PER
UN PUGNO DI CREDITI
(alcuni
spunti sulla riforma da
e per un
dialogo fra docenti)
Finalmente
siamo diventati esperti.
Abbiamo
imparato cos'è un credito, come suddividerlo in ore frontali e lavoro
personale, e sappiamo che in un anno di corso ce ne vogliono 60.
Ci
siamo anche accorti che 60 è divisibile per un sacco di numeri: 2,3,4,5,6…che
bello! Così abbiamo potuto progettare corsi triennali di ogni tipo, in
cui c'è posto per tutti (i docenti, si intende): ambito a,b,c,d,e,f…due
crediti non si negano a nessuno.
Abbiamo
lavorato tanto, e con la sincera buonafede di chi si è trovato, suo malgrado, a
dover applicare una legge dello Stato, ed in fretta, anche.
Ma
per un pugno di crediti rischiamo di dimenticare cosa stiamo a fare noi, dentro
l'Università.
Per
un pugno di crediti stiamo dimenticando cosa stanno a fare i nostri studenti,
in Università.
Per
un pugno di crediti siamo pronti a obbligare gli studenti ora iscritti ai primi
anni a stravolgere i loro curricula, chiamando “norme transitorie” ciò
che è solo una corsa forsennata e dissennata a 'passare al nuovo, costi quel
che costi'.
Per un pugno di crediti ci stiamo arrendendo all'idea che l'Università diventi, almeno per i primi tre anni, un grande liceo.
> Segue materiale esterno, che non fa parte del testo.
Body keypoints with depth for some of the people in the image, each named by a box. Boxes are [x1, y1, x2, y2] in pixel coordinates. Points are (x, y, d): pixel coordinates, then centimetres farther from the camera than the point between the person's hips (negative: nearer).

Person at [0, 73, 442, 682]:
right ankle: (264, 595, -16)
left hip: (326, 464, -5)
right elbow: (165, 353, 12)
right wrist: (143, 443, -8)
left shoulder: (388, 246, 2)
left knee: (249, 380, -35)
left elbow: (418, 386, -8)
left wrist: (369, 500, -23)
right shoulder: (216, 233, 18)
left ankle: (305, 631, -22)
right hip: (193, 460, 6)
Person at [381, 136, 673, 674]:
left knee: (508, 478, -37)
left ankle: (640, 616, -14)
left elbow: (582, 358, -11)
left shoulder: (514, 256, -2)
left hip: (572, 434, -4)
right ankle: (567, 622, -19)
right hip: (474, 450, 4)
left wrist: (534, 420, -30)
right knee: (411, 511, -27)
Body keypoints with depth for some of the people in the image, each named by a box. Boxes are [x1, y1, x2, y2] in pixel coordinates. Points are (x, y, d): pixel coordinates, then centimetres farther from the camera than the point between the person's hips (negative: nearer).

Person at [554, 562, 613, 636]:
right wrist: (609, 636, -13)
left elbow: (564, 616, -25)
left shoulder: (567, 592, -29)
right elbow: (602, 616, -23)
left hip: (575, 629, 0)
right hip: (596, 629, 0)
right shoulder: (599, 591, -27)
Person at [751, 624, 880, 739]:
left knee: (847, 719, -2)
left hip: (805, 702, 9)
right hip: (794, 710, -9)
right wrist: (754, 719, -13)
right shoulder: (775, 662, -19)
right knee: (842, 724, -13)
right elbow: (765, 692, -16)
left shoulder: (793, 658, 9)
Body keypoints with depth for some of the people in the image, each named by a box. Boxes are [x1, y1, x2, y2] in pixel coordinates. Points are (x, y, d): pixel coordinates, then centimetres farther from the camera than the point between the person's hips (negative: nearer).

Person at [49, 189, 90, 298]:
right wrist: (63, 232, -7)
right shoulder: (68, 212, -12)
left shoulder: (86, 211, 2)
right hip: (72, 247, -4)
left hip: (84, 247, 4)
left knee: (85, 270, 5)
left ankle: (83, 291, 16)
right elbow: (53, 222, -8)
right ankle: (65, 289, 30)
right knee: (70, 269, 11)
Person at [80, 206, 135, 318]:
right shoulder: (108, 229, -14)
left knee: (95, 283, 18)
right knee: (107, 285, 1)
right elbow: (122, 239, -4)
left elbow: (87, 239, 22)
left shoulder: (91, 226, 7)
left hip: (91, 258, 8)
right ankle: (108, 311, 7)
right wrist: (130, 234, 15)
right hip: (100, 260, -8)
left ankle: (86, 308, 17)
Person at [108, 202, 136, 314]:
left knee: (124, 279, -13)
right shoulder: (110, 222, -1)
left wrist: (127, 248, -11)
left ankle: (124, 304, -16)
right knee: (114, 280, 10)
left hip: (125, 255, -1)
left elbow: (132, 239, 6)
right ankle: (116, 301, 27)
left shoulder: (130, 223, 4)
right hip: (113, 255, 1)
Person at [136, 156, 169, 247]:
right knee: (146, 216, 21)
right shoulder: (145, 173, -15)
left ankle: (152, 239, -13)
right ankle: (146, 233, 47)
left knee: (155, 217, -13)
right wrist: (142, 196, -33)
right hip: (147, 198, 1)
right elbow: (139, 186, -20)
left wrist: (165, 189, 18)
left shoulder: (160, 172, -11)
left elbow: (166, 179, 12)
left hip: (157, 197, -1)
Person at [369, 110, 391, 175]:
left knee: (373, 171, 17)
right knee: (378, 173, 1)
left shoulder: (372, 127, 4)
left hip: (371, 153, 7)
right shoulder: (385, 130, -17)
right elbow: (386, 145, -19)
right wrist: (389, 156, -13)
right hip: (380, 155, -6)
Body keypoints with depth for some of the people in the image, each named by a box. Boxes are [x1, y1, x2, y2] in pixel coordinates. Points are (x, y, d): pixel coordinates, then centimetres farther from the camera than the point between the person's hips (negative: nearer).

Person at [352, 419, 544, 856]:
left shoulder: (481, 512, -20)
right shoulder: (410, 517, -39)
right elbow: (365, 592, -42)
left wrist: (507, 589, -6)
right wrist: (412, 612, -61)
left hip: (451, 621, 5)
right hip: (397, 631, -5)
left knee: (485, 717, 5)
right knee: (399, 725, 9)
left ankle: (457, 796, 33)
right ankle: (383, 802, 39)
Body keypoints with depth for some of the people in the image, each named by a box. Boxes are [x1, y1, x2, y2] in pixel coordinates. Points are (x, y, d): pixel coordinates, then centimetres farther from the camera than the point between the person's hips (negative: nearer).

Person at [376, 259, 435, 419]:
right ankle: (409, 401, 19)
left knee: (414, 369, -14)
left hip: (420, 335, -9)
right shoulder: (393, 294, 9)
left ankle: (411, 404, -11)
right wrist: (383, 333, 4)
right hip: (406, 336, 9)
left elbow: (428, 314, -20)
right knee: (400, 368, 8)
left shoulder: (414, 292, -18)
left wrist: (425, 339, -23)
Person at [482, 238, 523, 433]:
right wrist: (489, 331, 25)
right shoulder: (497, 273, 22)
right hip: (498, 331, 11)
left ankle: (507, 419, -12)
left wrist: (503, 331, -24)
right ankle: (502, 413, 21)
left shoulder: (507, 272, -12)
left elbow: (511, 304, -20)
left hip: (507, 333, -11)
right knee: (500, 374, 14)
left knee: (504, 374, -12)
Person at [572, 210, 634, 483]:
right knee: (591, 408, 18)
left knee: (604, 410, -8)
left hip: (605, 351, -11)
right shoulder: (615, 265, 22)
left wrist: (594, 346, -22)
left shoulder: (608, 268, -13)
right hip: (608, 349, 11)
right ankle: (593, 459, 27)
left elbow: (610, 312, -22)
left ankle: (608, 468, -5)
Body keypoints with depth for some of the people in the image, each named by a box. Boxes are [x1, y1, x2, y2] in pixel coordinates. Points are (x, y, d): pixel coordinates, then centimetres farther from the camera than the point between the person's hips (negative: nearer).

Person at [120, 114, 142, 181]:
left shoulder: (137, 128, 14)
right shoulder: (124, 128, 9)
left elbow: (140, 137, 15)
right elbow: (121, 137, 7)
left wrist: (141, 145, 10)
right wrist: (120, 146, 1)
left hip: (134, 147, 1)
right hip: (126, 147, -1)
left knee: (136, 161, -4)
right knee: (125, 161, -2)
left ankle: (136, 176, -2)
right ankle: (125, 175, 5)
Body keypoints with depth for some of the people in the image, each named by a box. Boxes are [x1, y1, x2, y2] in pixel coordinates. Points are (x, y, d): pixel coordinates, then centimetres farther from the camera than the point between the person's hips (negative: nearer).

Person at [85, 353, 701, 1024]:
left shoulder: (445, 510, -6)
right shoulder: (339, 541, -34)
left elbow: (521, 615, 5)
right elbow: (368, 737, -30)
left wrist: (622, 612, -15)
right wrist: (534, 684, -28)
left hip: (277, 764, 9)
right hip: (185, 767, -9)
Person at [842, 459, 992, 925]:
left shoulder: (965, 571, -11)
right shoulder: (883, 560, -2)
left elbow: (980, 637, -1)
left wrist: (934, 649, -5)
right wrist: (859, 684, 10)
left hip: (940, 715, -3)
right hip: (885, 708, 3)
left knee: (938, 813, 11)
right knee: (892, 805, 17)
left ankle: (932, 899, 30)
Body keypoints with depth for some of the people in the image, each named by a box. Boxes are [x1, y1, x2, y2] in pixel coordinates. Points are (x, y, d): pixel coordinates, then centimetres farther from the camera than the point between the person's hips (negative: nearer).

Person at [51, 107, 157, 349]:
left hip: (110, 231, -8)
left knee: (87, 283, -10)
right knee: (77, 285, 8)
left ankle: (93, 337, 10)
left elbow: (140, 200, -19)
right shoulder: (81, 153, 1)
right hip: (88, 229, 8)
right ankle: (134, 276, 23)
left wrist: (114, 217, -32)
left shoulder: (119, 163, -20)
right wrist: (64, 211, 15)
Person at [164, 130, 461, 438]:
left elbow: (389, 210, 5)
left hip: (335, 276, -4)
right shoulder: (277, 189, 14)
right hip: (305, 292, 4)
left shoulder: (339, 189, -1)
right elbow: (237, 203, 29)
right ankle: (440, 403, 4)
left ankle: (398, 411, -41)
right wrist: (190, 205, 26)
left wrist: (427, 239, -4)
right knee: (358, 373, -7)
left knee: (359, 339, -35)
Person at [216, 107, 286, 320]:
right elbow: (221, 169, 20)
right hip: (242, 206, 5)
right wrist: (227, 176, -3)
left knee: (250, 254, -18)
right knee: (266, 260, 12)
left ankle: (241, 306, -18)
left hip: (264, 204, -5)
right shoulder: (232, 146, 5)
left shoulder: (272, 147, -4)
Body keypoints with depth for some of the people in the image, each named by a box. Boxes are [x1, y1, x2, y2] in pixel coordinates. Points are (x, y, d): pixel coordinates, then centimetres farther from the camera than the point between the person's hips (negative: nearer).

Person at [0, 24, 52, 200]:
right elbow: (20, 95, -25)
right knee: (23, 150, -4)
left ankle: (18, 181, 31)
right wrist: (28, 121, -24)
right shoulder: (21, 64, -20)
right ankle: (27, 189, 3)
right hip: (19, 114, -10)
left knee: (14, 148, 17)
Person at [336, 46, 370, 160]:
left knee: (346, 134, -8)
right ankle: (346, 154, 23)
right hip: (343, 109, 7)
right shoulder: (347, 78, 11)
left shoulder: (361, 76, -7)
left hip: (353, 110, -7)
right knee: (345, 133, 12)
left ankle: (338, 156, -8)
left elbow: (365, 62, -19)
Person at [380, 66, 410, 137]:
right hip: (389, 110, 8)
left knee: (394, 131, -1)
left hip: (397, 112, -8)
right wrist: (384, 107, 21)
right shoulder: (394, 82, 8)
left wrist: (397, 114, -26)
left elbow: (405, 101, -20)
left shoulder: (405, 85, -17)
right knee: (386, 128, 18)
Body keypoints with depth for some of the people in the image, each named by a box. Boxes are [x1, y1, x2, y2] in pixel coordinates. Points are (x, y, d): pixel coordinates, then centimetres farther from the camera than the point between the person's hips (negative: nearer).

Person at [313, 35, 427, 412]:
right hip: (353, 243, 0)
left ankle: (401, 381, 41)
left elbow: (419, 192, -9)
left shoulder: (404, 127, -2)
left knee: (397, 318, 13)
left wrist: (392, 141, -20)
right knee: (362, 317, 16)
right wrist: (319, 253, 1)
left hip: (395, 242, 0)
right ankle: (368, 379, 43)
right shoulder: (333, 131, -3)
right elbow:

Forse stiamo gettando al vento l'unica vera, grande opportunità che questa riforma, pur infelice, ci offre: quella di chiedersi cos'è l'Università.
Che
ne è del rapporto maestro-discepolo (suona ridicolo, ormai: i maestri
fra poco non saranno quasi più neppure nella scuola elementare, pardon,
di base)? Dell'idea di educazione? Della curiosità e dello stupore (ma c'è
ancora qualcuno che fa domande, a lezione?) di chi insegna e di chi impara?
Del desiderio insomma di capire la realtà nei suoi infiniti nessi?
Forse nel lavoro che ci aspetta (la messa a punto dei contenuti e della struttura dei corsi nei nuovi trienni, la formulazione delle famigerate norme transitorie, l'istituzione e l'avvio delle lauree specialistiche, dei masters, etc.) c'è ancora spazio per questi strani quesiti.
Nessuna polemica. E’ solo l’invito ad entrare nel merito della riforma non trascurando alcuni aspetti che ci sembrano decisivi.
Magari per ricominciare da quel poco di credito che la nostra Università ha ancora in pugno.